We are glad to welcome Johana Garrido to our department as a visiting PhD student for the 2021-22 academic year. Johana is currently completing her PhD in Hispanic Linguistics at the Pontificia Universidad Católica in Santiago de Chile. Her dissertation research focuses on Haitian children who speak Creole as their first language and their acquisition of Spanish in the Chilean public education system.
When asked what attracted her to the topic of her dissertation, Johana said: “Before starting my PhD, I worked as a speech pathologist and speech therapist for a school district in Santiago. In the last five years, I noticed that I was receiving an increasingly significant number of referrals for Haitian children with diagnosis of autism or delayed language development.
However, as I started working with them, I realized that the children were initially misdiagnosed: they all spoke Creole and had very little knowledge of Spanish! I became aware that school administrators were not using the right tools to assess these children: they only had available resources meant for the evaluation of monolinguals.
I also found a gap in research on language contact between Haitian Creole and the Chilean Spanish variety – which made sense before the accelerated migration of Haitians to Chile that started around 2013. I decided to address these needs through my dissertation project, and I received the support of ANID (formerly known as CONICYT), the Chilean National Agency for Research and Development to complete a PhD degree.”
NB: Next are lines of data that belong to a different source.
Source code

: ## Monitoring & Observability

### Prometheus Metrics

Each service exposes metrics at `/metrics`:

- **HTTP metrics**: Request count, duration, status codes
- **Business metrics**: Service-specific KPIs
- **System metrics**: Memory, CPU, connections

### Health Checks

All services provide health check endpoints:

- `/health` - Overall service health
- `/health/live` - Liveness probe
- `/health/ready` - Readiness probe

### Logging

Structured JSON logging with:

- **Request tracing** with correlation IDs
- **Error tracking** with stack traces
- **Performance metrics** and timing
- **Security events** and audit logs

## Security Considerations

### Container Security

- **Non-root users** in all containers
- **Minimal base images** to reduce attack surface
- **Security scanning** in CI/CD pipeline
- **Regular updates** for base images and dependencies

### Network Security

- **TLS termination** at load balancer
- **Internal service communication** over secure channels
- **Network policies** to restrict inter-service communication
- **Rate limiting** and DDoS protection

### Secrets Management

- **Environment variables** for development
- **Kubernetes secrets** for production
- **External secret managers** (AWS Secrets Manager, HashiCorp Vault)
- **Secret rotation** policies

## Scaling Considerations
Johana shared further on her journey to the University of Toronto: “While reading on language contact, I came across many articles by Laura Colantoni (who is a Professor of Linguistics in our department). Even though her research focuses on the Argentine variety of Spanish, I found much of her work inspiring and useful for my own. I also learned more about Canada’s language policies. I became fascinated both by the government evolving implementation of these principles as well as the contact of languages that happens in the streets of Toronto, once unbound from their first geography.”
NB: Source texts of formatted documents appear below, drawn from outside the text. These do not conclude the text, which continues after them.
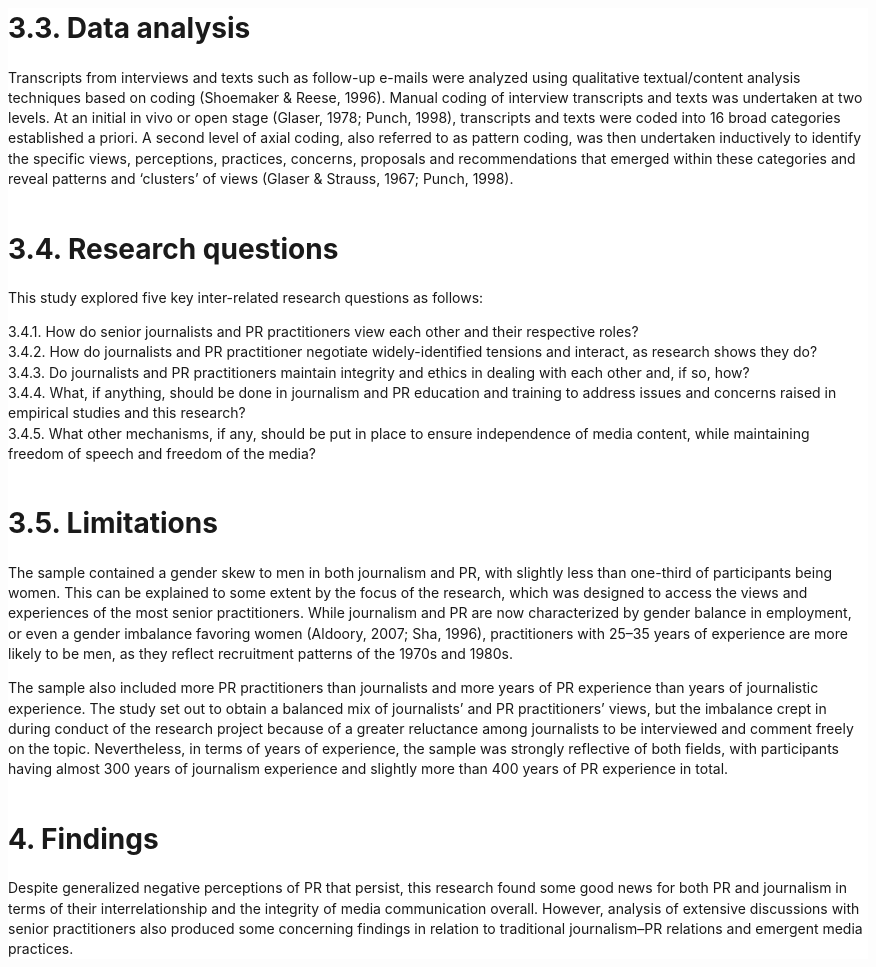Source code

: # 3.3. Data analysis

Transcripts from interviews and texts such as follow-up e-mails were analyzed using qualitative textual/content analysis techniques based on coding (Shoemaker & Reese, 1996). Manual coding of interview transcripts and texts was undertaken at two levels. At an initial in vivo or open stage (Glaser, 1978; Punch, 1998), transcripts and texts were coded into 16 broad categories established a priori. A second level of axial coding, also referred to as pattern coding, was then undertaken inductively to identify the specific views, perceptions, practices, concerns, proposals and recommendations that emerged within these categories and reveal patterns and ‘clusters’ of views (Glaser & Strauss, 1967; Punch, 1998).

# 3.4. Research questions

This study explored five key inter-related research questions as follows:

3.4.1. How do senior journalists and PR practitioners view each other and their respective roles?   
3.4.2. How do journalists and PR practitioner negotiate widely-identified tensions and interact, as research shows they do?   
3.4.3. Do journalists and PR practitioners maintain integrity and ethics in dealing with each other and, if so, how?   
3.4.4. What, if anything, should be done in journalism and PR education and training to address issues and concerns raised in empirical studies and this research?   
3.4.5. What other mechanisms, if any, should be put in place to ensure independence of media content, while maintaining freedom of speech and freedom of the media?

# 3.5. Limitations

The sample contained a gender skew to men in both journalism and PR, with slightly less than one-third of participants being women. This can be explained to some extent by the focus of the research, which was designed to access the views and experiences of the most senior practitioners. While journalism and PR are now characterized by gender balance in employment, or even a gender imbalance favoring women (Aldoory, 2007; Sha, 1996), practitioners with 25–35 years of experience are more likely to be men, as they reflect recruitment patterns of the 1970s and 1980s.

The sample also included more PR practitioners than journalists and more years of PR experience than years of journalistic experience. The study set out to obtain a balanced mix of journalists’ and PR practitioners’ views, but the imbalance crept in during conduct of the research project because of a greater reluctance among journalists to be interviewed and comment freely on the topic. Nevertheless, in terms of years of experience, the sample was strongly reflective of both fields, with participants having almost 300 years of journalism experience and slightly more than 400 years of PR experience in total.

# 4. Findings

Despite generalized negative perceptions of PR that persist, this research found some good news for both PR and journalism in terms of their interrelationship and the integrity of media communication overall. However, analysis of extensive discussions with senior practitioners also produced some concerning findings in relation to traditional journalism–PR relations and emergent media practices.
“I am grateful for the opportunity to complete some of my phonetic and phonological analysis of Chilean and Haitian children’s speech at the University of Toronto, under the supervision of Prof. Colantoni. I am really excited by the prospect of creating new tools that will help school administrators in Chile assess adequately the skills of bilingual children. Finally, I hope my work will be useful to fellow speech pathologists as they support Haitian Creole speakers in the acquisition of the sound system of Chilean Spanish.”